Intervention de Anne-Marie Leroyer

Réunion du jeudi 6 septembre 2018 à 10h20
Mission d'information sur la révision de la loi relative à la bioéthique

Anne-Marie Leroyer :

La Cour européenne des droits de l'homme a déjà confirmé à plusieurs reprises dans sa jurisprudence que le système français d'accès aux origines personnelles était proportionné au but poursuivi, en particulier pour les enfants nés sous X. Je ne pense donc pas que nous puissions être condamnés.

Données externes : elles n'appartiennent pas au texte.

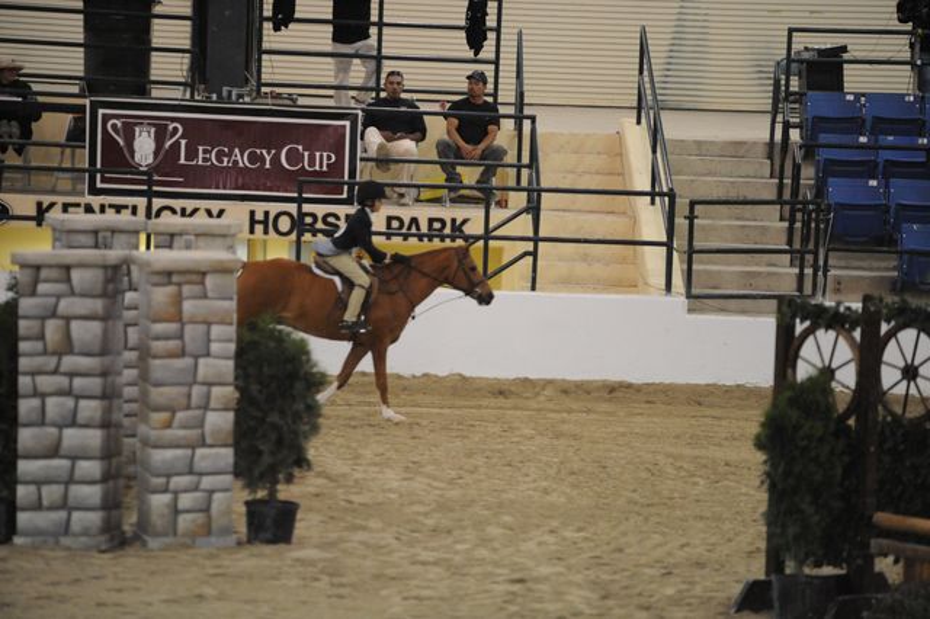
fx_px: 5164
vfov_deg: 6.9
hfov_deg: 10.3
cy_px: 310
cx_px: 465
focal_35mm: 200
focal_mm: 200
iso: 6400
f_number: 2.8
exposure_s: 1/400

Faut-il légiférer pour consacrer l'accès des enfants à leurs origines personnelles ? Dans le rapport que j'ai rendu avec Irène Théry, nous sommes extrêmement favorables à l'accès aux origines personnelles, non pas compte tenu de l'évolution des techniques modernes – génétiques notamment – mais pour des raisons d'identité personnelle, élément mis en avant par la Cour européenne des droits de l'homme. Au regard de l'analyse de sa jurisprudence, comme de celle de la Cour de cassation, la notion d'identité personnelle est très large : elle recouvre notre état civil – notre identité « objective », notre filiation – mais renvoie aussi à ce que tout un chacun ressent – son identité « subjective » et son désir de connaître ses origines. À l'avenir, il est probable que cette notion d'identité entendue à la fois objectivement et subjectivement se renforce et que la CEDH évolue dans un sens beaucoup plus strict. Elle condamnera alors les États qui n'admettraient pas l'accès aux origines personnelles, sur le fondement de la consécration de plus en plus large de cette notion d'identité subjective – ce que la Cour appelle l'« accès à la connaissance de ses ascendants ». Il ne s'agit alors pas des ascendants au sens du droit de la filiation, mais des géniteurs. La Cour fait de la connaissance des géniteurs une question d'identité personnelle.

L'évolution des techniques est évidemment très importante, mais ce n'est pas parce que des banques de données génétiques permettent d'apprendre ses origines sur internet que le législateur doit s'incliner et suivre ces évolutions technologiques. Ce n'est pas parce que la technique permet une évolution que la loi doit l'autoriser. En revanche, l'évolution de la notion d'identité pourrait bien nous y conduire si le besoin que tout un chacun ressent de se connaître, et donc de connaître ses origines personnelles, se renforce.